As celas são divididas entre custodiados sentenciados, provisórios e internos em situação de conflitos de convivência, afirma a Susipe.
À época, a pasta negou as transferências e afirmou que estava "acompanhando em tempo real todo o movimento da massa carcerária".
Na manhã desta segunda, clima é de desespero das famílias que esperam por notícia.
Equipes das polícias Civil e Militar dão apoio aos agentes prisionais e aos peritos do IML, que atuam na contagem dos internos, e vistoria das celas. “Eu só quero a lista, só isso, eu só quero saber se meu marido tá vivo, só isso”, disse Rosângela da Costa, mãe de um preso.
Segundo familiares, eles receberam ligação de detentos e a justificativa foi que atearam fogo nas celas com a intenção de matar internos de uma facção rival.
Vasconcelos confirmou que irá até Altamira acompanhando uma equipe de segurança e carro com câmeras frias para fazer o transporte dos 57 corpos até à capital do estado, Belém, onde deverão passar por perícia no Instituto de Perícias Científicas Renato Chaves.

MASSACRE EM PRESÍDIOS

O caso de Altamira remete a 2017, quando uma sequência de ataques em unidades prisionais deixou 126 presos mortos no Amazonas, em Roraima e no Rio Grande do Norte.

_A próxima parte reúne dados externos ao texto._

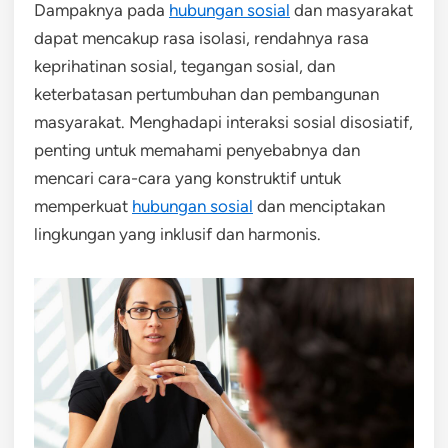
Dampaknya pada
hubungan sosial
dan masyarakat
dapat mencakup rasa isolasi, rendahnya rasa
keprihatinan sosial, tegangan sosial, dan
keterbatasan pertumbuhan dan pembangunan
masyarakat. Menghadapi interaksi sosial disosiatif,
penting untuk memahami penyebabnya dan
mencari cara-cara yang konstruktif untuk
memperkuat
hubungan sosial
dan menciptakan
lingkungan yang inklusif dan harmonis.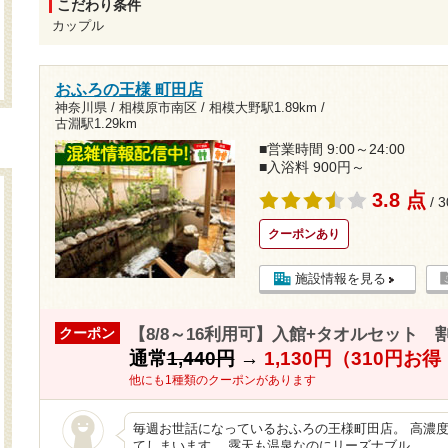
こだわり条件
カップル
おふろの王様 町田店
神奈川県 / 相模原市南区 /
相模大野駅1.89km
/
古淵駅1.29km
■営業時間 9:00～24:00
■入浴料 900円～
3.8 点
/ 
クーポンあり
施設情報を見る
【8/8～16利用可】入館+タオルセット 
クーポン
通常
1,440円
→
1,130円（310円お
他にも1種類のクーポンがあります
毎週お世話になっているおふろの王様町田店。 高濃
てしまいます。 露天も温泉なのにリーズナブル。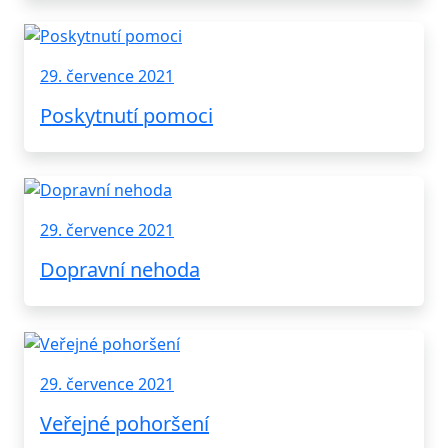
29. července 2021
Poskytnutí pomoci
29. července 2021
Dopravní nehoda
29. července 2021
Veřejné pohoršení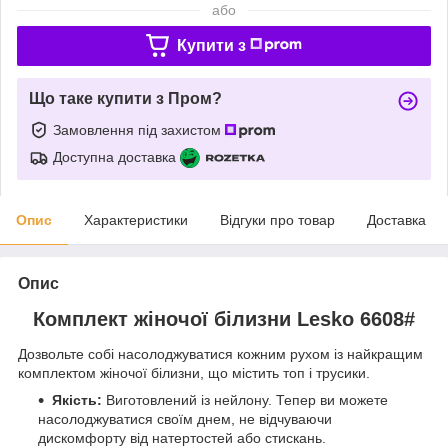
або
Купити з
Що таке купити з Пром?
Замовлення під захистом
Доступна доставка
Опис
Характеристики
Відгуки про товар
Доставка
Опис
Комплект жіночої білизни Lesko 6608#
Дозвольте собі насолоджуватися кожним рухом із найкращим
комплектом жіночої білизни, що містить топ і трусики.
Якість:
Виготовлений із нейлону. Тепер ви можете
насолоджуватися своїм днем, не відчуваючи
дискомфорту від натертостей або стискань.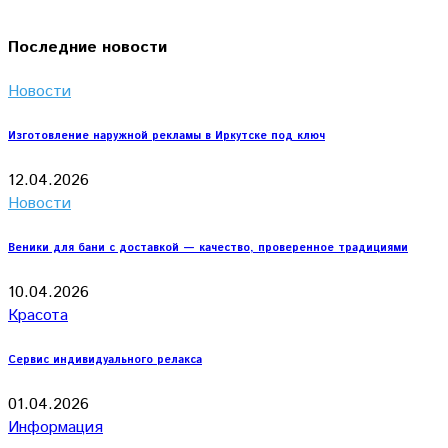
Последние новости
Новости
Изготовление наружной рекламы в Иркутске под ключ
12.04.2026
Новости
Веники для бани с доставкой — качество, проверенное традициями
10.04.2026
Красота
Сервис индивидуального релакса
01.04.2026
Информация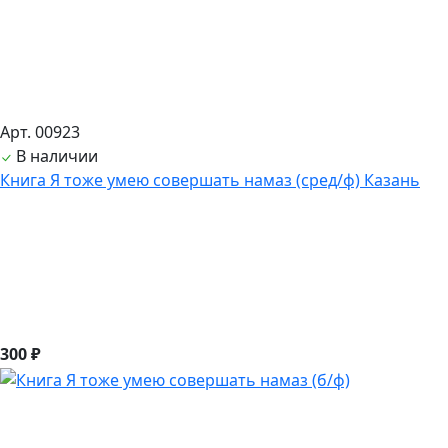
Арт. 00923
В наличии
Книга Я тоже умею совершать намаз (сред/ф) Казань
300 ₽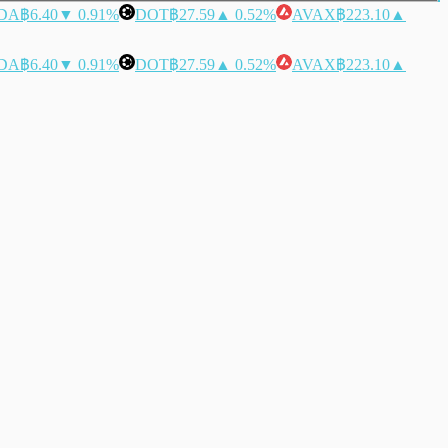
DA
฿6.40
▼ 0.91%
DOT
฿27.59
▲ 0.52%
AVAX
฿223.10
▲
DA
฿6.40
▼ 0.91%
DOT
฿27.59
▲ 0.52%
AVAX
฿223.10
▲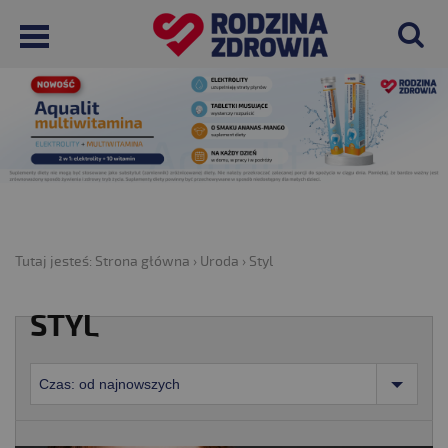
Tutaj jesteś:
Strona główna
›
Uroda
›
Styl
STYL
Czas: od najnowszych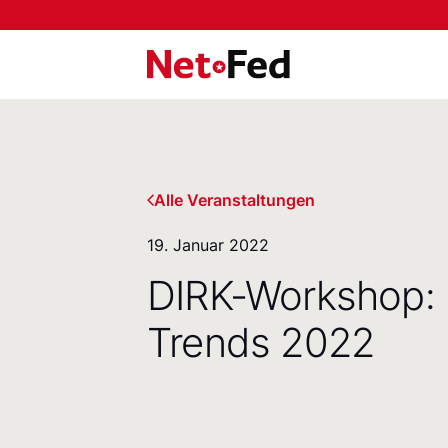
NetFederation GmbH
Alle Veranstaltungen
19. Januar 2022
DIRK-Workshop: D
Trends 2022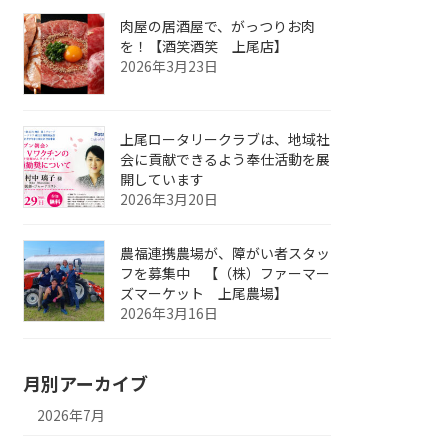
肉屋の居酒屋で、がっつりお肉
を！【酒笑酒笑 上尾店】
2026年3月23日
上尾ロータリークラブは、地域社
会に貢献できるよう奉仕活動を展
開しています
2026年3月20日
農福連携農場が、障がい者スタッ
フを募集中 【（株）ファーマー
ズマーケット 上尾農場】
2026年3月16日
月別アーカイブ
2026年7月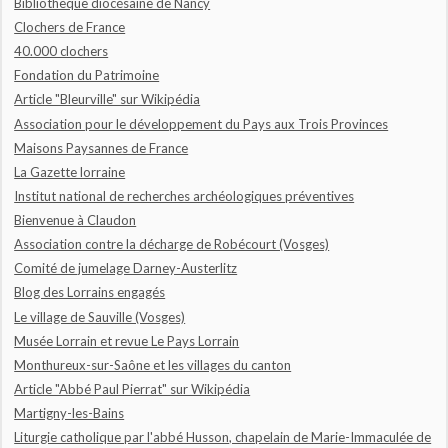
Bibliothèque diocésaine de Nancy
Clochers de France
40.000 clochers
Fondation du Patrimoine
Article "Bleurville" sur Wikipédia
Association pour le développement du Pays aux Trois Provinces
Maisons Paysannes de France
La Gazette lorraine
Institut national de recherches archéologiques préventives
Bienvenue à Claudon
Association contre la décharge de Robécourt (Vosges)
Comité de jumelage Darney-Austerlitz
Blog des Lorrains engagés
Le village de Sauville (Vosges)
Musée Lorrain et revue Le Pays Lorrain
Monthureux-sur-Saône et les villages du canton
Article "Abbé Paul Pierrat" sur Wikipédia
Martigny-les-Bains
Liturgie catholique par l'abbé Husson, chapelain de Marie-Immaculée de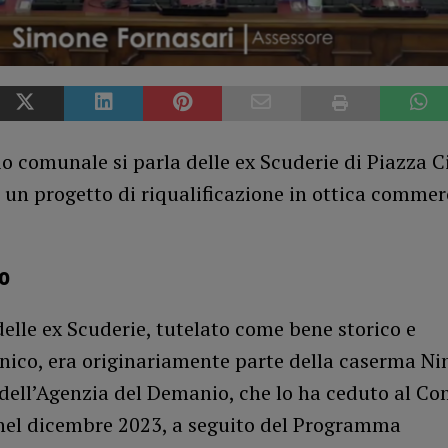
io comunale si parla delle ex Scuderie di Piazza Ci
 un progetto di riqualificazione in ottica commer
to
 delle ex Scuderie, tutelato come bene storico e
nico, era originariamente parte della caserma Nin
 dell’Agenzia del Demanio, che lo ha ceduto al C
nel dicembre 2023, a seguito del Programma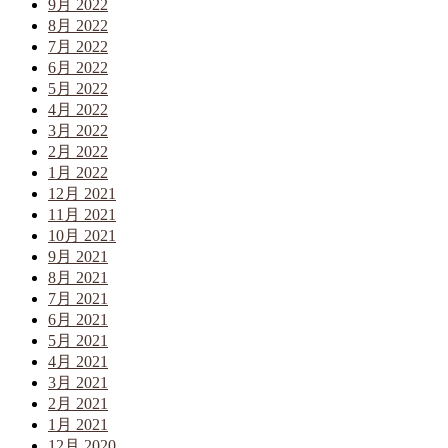
9月 2022
8月 2022
7月 2022
6月 2022
5月 2022
4月 2022
3月 2022
2月 2022
1月 2022
12月 2021
11月 2021
10月 2021
9月 2021
8月 2021
7月 2021
6月 2021
5月 2021
4月 2021
3月 2021
2月 2021
1月 2021
12月 2020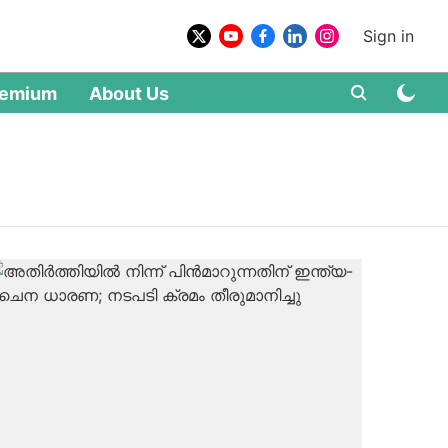
Sign in
remium
About Us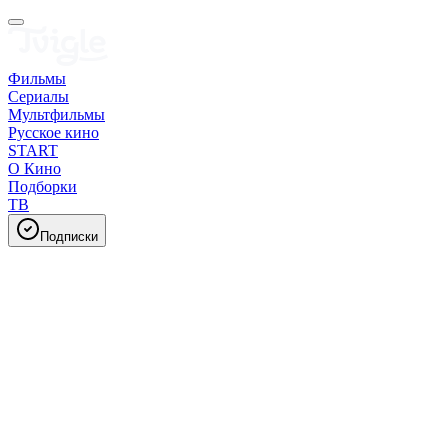
Фильмы
Сериалы
Мультфильмы
Русское кино
START
О Кино
Подборки
ТВ
Подписки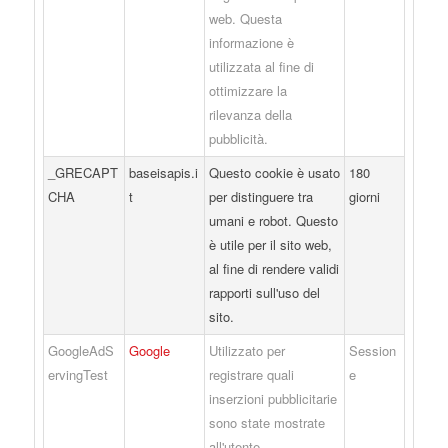
web. Questa
informazione è
utilizzata al fine di
ottimizzare la
rilevanza della
pubblicità.
_GRECAPT
baseisapis.i
Questo cookie è usato
180
CHA
t
per distinguere tra
giorni
umani e robot. Questo
è utile per il sito web,
al fine di rendere validi
rapporti sull'uso del
sito.
GoogleAdS
Google
Utilizzato per
Session
ervingTest
registrare quali
e
inserzioni pubblicitarie
sono state mostrate
all'utente.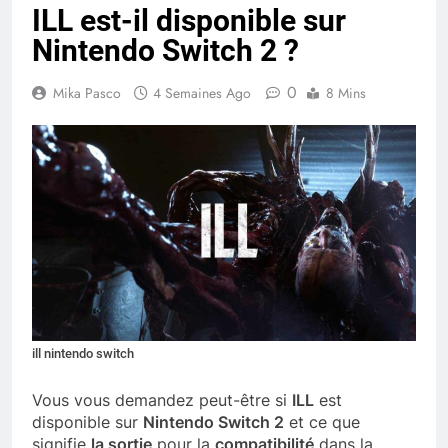
ILL est-il disponible sur
Nintendo Switch 2 ?
0
Mika Pasco
4 Semaines Ago
8 Mins
ill nintendo switch
Vous vous demandez peut-être si
ILL
est
disponible sur
Nintendo Switch 2
et ce que
signifie
la sortie
pour la
compatibilité
dans la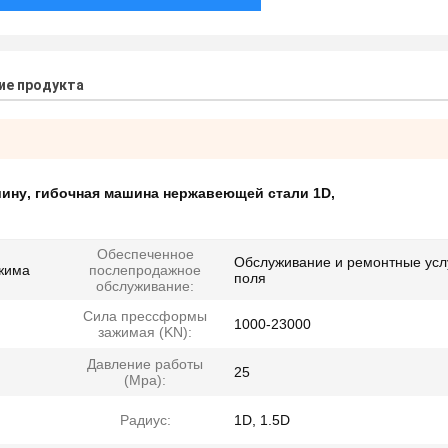
ие продукта
шину
,
гибочная машина нержавеющей стали 1D
,
Обеспеченное
Обслуживание и ремонтные усл
жима
послепродажное
поля
обслуживание:
Сила прессформы
1000-23000
зажимая (KN):
Давление работы
25
(Mpa):
Радиус:
1D, 1.5D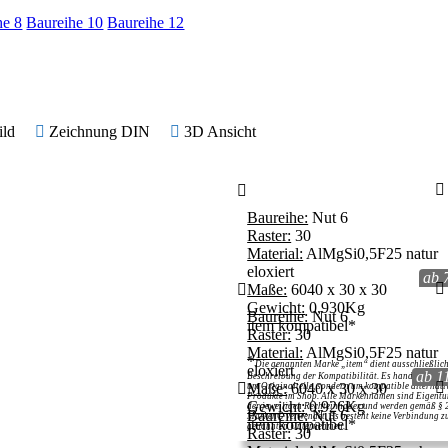
he 8
Baureihe 10
Baureihe 12
ild
Zeichnung DIN
3D Ansicht
Baureihe:
Nut 6
Raster:
30
Material:
AlMgSi0,5F25 natur
eloxiert
ab 
Maße:
6040 x 30 x 30
Gewicht:
0,930Kg
Baureihe:
Nut 6
item kompatibel*
Raster:
30
Material:
AlMgSi0,5F25 natur
*
Die genannten Marke „item“ dient ausschließlich
eloxiert
ab 1
Beschreibung der Kompatibilität. Es handelt sich n
Maße:
6040 x 30 x 30
um Originalteile, sondern um kompatible alternati
Produkte im Shop. Alle Markennamen sind Eigent
Gewicht:
0,926Kg
der jeweiligen Rechteinhaber und werden gemäß § 
Baureihe:
Nut 6
MarkenG verwendet. Es besteht keine Verbindung z
item kompatibel*
genannten Unternehmen.
Raster:
30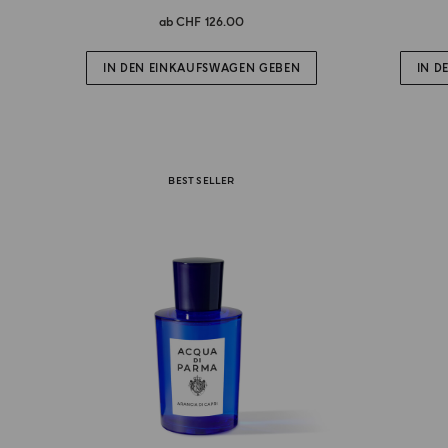
ab
CHF 126.00
IN DEN EINKAUFSWAGEN GEBEN
IN D
BEST SELLER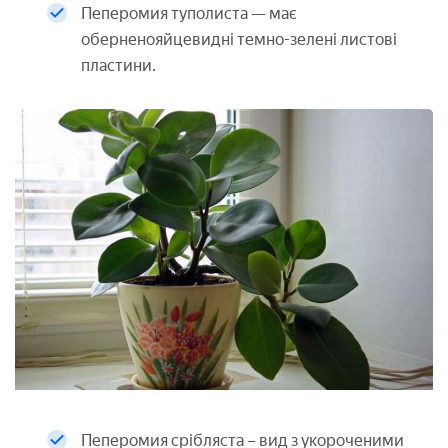
Пеперомия туполиста — має
оберненояйцевидні темно-зелені листові
пластини.
Пеперомия срібляста – вид з укороченими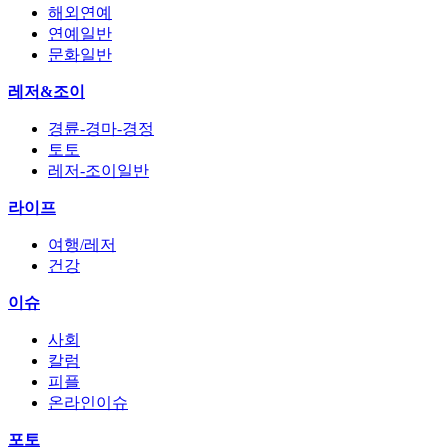
해외연예
연예일반
문화일반
레저&조이
경륜-경마-경정
토토
레저-조이일반
라이프
여행/레저
건강
이슈
사회
칼럼
피플
온라인이슈
포토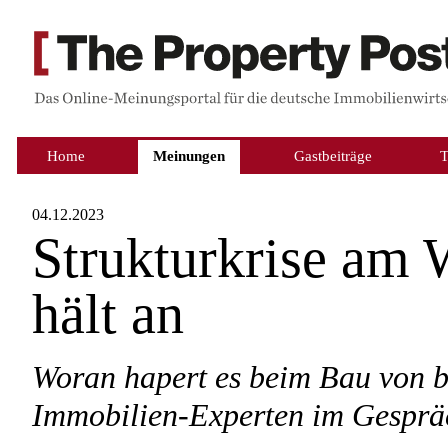
Home
Meinungen
Gastbeiträge
04.12.2023
Strukturkrise am
hält an
Woran hapert es beim Bau von 
Immobilien-Experten im Gesprä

No Ano Novo de 2017, Manaus protagonizou a morte de 59 detentos no Compaj —até então, o maior massacre de presos desde o Carandiru, em 1992.
Naquele mesmo ano, a crise prisional se estendeu para outros estados. Quatro dias depois da chacina nas unidades prisionais do Amazonas, 33 presos foram assassinados no maior presídio de Roraima, a Penitenciária Agrícola de Monte Cristo.  
Também no início de 2017, um motim deixou pelo menos 26 mortos, decapitados ou carbonizados, na penitenciária de Alcaçuz, em Nísia Floresta, a maior do Rio Grande do Norte.